D’abord, selon Jünger, parce que l’impeccable maîtrise de la langue, chez Rivarol, témoin de la Révolution, lui sert à « illuminer l’abîme entre l’authentique réalisation et la propagande prétentieuse. » Exemple (d’une cruelle actualité): « Sieyès (abbé) : Il a opposé les droits de l’homme au déficit des finances, et en a conseillé l’exercice à tous les misérables. » Ensuite, parce qu’il a su penser l’évènement (la Révolution) et triompher ainsi de son temps à l’aide de catégories intellectuelles qui ne leur appartenaient pas. Un conservateur authentique, poursuit Jünger, ne prétend pas maintenir ce qu’il sait condamné. Il ne sert à rien de contester le fait accompli, comme le font les réactionnaires – Bonald, de Maistre. « Il est des temps où personne ne peut s’opposer au courant sans tomber. », comme dit Jünger.

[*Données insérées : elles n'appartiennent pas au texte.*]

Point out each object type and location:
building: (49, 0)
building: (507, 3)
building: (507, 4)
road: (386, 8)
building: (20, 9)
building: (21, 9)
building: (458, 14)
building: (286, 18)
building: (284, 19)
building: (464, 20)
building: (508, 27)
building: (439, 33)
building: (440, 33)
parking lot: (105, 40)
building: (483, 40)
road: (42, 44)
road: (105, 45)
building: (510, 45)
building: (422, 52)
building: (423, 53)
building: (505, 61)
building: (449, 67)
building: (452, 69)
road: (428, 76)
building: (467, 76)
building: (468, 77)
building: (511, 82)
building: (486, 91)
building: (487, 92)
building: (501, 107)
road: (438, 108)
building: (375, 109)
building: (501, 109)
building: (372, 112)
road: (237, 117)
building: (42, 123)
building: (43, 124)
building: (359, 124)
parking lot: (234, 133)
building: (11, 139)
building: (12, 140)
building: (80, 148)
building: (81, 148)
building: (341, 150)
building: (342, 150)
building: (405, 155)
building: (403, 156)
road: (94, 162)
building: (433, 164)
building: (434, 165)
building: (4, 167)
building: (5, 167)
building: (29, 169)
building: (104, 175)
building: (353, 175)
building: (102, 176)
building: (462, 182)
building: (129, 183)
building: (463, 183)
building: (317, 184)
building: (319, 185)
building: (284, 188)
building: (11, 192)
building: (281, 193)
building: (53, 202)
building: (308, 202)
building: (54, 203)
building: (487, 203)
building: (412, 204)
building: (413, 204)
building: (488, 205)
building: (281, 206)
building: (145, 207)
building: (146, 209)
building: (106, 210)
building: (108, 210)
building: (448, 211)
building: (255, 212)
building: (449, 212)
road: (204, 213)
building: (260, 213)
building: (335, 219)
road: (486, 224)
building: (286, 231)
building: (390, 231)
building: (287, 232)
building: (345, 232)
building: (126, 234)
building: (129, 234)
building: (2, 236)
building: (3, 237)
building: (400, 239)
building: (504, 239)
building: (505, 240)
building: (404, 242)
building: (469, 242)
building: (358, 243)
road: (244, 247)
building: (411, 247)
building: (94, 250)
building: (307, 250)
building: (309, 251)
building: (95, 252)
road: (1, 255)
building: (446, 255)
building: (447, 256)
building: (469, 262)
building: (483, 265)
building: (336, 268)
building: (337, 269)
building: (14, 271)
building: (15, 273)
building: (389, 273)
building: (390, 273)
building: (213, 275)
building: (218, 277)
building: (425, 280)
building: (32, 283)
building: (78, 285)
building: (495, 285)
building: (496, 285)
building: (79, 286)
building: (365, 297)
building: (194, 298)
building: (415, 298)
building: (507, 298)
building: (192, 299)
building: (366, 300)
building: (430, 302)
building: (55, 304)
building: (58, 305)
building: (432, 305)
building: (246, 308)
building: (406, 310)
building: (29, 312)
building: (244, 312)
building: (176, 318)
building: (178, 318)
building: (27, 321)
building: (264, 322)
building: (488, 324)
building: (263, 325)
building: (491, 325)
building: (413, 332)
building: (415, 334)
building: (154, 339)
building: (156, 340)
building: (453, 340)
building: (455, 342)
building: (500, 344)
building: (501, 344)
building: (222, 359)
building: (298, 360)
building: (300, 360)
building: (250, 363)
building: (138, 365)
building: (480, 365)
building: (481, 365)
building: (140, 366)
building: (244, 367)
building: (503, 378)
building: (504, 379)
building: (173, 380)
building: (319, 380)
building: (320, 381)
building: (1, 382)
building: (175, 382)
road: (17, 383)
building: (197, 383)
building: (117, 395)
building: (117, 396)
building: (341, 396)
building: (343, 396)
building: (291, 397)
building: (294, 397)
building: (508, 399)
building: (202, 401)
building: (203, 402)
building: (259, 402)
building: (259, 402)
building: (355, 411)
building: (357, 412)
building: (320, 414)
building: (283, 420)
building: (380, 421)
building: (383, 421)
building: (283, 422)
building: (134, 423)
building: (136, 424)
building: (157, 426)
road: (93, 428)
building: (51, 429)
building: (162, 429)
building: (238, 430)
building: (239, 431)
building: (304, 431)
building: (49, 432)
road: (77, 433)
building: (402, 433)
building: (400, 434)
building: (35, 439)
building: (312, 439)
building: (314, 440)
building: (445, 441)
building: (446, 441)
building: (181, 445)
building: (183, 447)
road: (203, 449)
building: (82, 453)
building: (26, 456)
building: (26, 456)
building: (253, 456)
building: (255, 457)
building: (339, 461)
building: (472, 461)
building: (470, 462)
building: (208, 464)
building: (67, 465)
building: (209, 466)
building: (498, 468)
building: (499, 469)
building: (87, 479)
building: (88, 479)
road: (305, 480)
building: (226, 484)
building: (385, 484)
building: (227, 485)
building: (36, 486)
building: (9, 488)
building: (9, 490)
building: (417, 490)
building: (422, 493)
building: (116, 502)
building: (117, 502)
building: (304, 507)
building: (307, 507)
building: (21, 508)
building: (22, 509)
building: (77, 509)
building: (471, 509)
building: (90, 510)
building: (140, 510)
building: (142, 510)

Exilé, Rivarol ne tombe pas dans la déploration du passé, comme Chateaubriand – ce n’était pas un romantique. Non, il s’est attaqué, à Hambourg, à la confection d’un dictionnaire qui était, en réalité, une méditation sur le langage. Car, comme le dit Jünger, « la langue est la forteresse solide, le noyau de la tradition ». En elle, la substance résiste au mouvement, l’être-stable à l’agitation stérile.
Les œuvres complètes de Rivarol, accompagnées de celles de Chamfort et de Vauvenargues paraissent ces jours-ci dans la collection Bouquins, sous le titre « L’art de l’insolence », avec une préface de Chantal Delsol. Bonne lecture ! »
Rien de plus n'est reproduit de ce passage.